PECO is actively deploying these state-of-the-art solutions, with many elements already on-line and in service or on the verge of deployment. In most cases, all will be deployed by the first half of 2013. It should be noted that, during the design and construction phases of this project, PECO's management team has challenged the project teams to maintain the current benefit levels and to achieve even greater performance and benefit. The team has accepted this challenge and is actively delivering accordingly.
The Benefits of Smart
PECO's efforts in leveraging and deploying smart technology during the past decade has positively resulted in improved network performance and operability, which translates into fewer and shorter power interruptions and, ultimately, greater customer satisfaction. PECO has learned from each system “test” and will be even more prepared for its next encounter with unpredictable weather.
Glenn A. Pritchard (firstname.lastname@example.org) is the technology lead for PECO's smart grid/smart meter project. He has been with PECO for the past 20 years and is a registered professional engineer in Pennsylvania.

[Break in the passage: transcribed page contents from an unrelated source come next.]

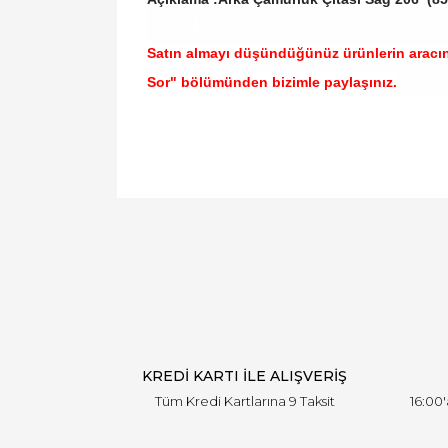
Satın almayı düşündüğünüz ürünlerin aracı
Sor" bölümünden bizimle paylaşınız.
Bu ürünün fiyat bilgisi, resim, ürün açıklamal
Görüş ve önerileriniz için teşekkür ederiz.
Ürün resmi kalitesiz, bozuk veya görüntülen
Ürün açıklamasında eksik bilgiler bulunuyor.
Ürün bilgilerinde hatalar bulunuyor.
Ürün fiyatı diğer sitelerden daha pahalı.
Bu ürüne benzer farklı alternatifler olmalı.
KREDİ KARTI İLE ALIŞVERİŞ
Tüm Kredi Kartlarına 9 Taksit
16:00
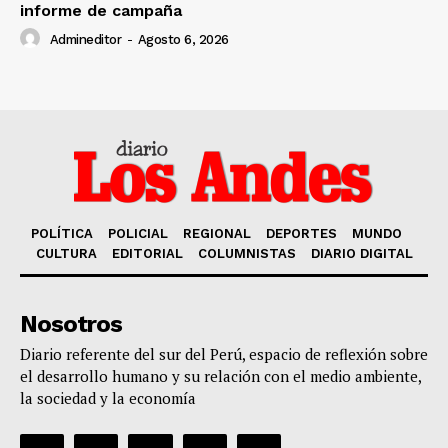
informe de campaña
Admineditor
-
Agosto 6, 2026
POLÍTICA
POLICIAL
REGIONAL
DEPORTES
MUNDO
CULTURA
EDITORIAL
COLUMNISTAS
DIARIO DIGITAL
Nosotros
Diario referente del sur del Perú, espacio de reflexión sobre
el desarrollo humano y su relación con el medio ambiente,
la sociedad y la economía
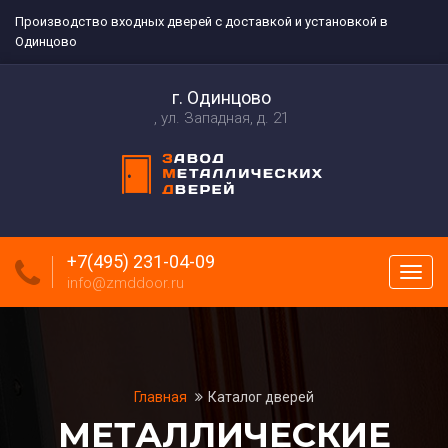
Производство входных дверей с доставкой и установкой в
Одинцово
г. Одинцово
ул. Западная, д. 21
+7(495) 231-04-09
Пока
info@zmddoor.ru
меню
Главная
Каталог дверей
МЕТАЛЛИЧЕСКИЕ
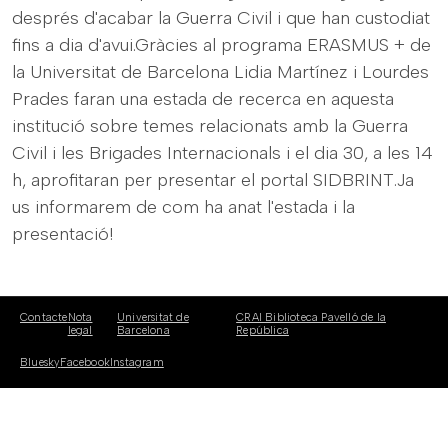
després d'acabar la Guerra Civil i que han custodiat
fins a dia d'avui.Gràcies al programa ERASMUS + de
la Universitat de Barcelona Lidia Martínez i Lourdes
Prades faran una estada de recerca en aquesta
institució sobre temes relacionats amb la Guerra
Civil i les Brigades Internacionals i el dia 30, a les 14
h, aprofitaran per presentar el portal SIDBRINT.Ja
us informarem de com ha anat l'estada i la
presentació!
Contacte
Nota
Universitat de
CRAI Biblioteca Pavelló de la
legal
Barcelona
República
Bluesky
Facebook
Instagram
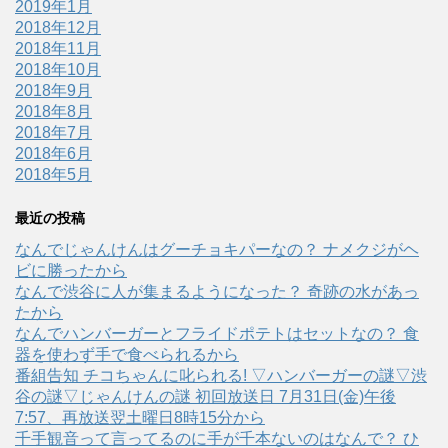
2019年1月
2018年12月
2018年11月
2018年10月
2018年9月
2018年8月
2018年7月
2018年6月
2018年5月
最近の投稿
なんでじゃんけんはグーチョキパーなの？ ナメクジがヘ
ビに勝ったから
なんで渋谷に人が集まるようになった？ 奇跡の水があっ
たから
なんでハンバーガーとフライドポテトはセットなの？ 食
器を使わず手で食べられるから
番組告知 チコちゃんに叱られる! ▽ハンバーガーの謎▽渋
谷の謎▽じゃんけんの謎 初回放送日 7月31日(金)午後
7:57、再放送翌土曜日8時15分から
千手観音って言ってるのに手が千本ないのはなんで？ ひ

He has authored numerous publications and often presents at events across the utility industry. Pritchard is a registered professional engineer.
Hurricane Irene 2011
Sept. 1 - Service is restored to all customers by late evening.
Aug. 28, 12 p.m. - The bulk of the storm has moved northward and is dissipating; it is now a tropical storm. Storm restoration begins in earnest
Aug. 27, 3 p.m. - The first bands of high winds and heavy rains hit PECO. Winds and rains increase throughout the night; flooding and downed trees impede local travel.
Aug. 27 - PECO crews are staged and mutual-assistance crews are on site preparing for a 6 a.m. start on Aug. 28.
Aug. 25-27 - PECO begins storm preparations to battle a potential Category 3 hurricane; materials (poles, wires, hardware, line trucks, etc.) and mutual-assistance crews are secured, along with lodging and meals.
Aug. 21 - Hurricane Irene forms and is predicted to hit the East Coast of the United States.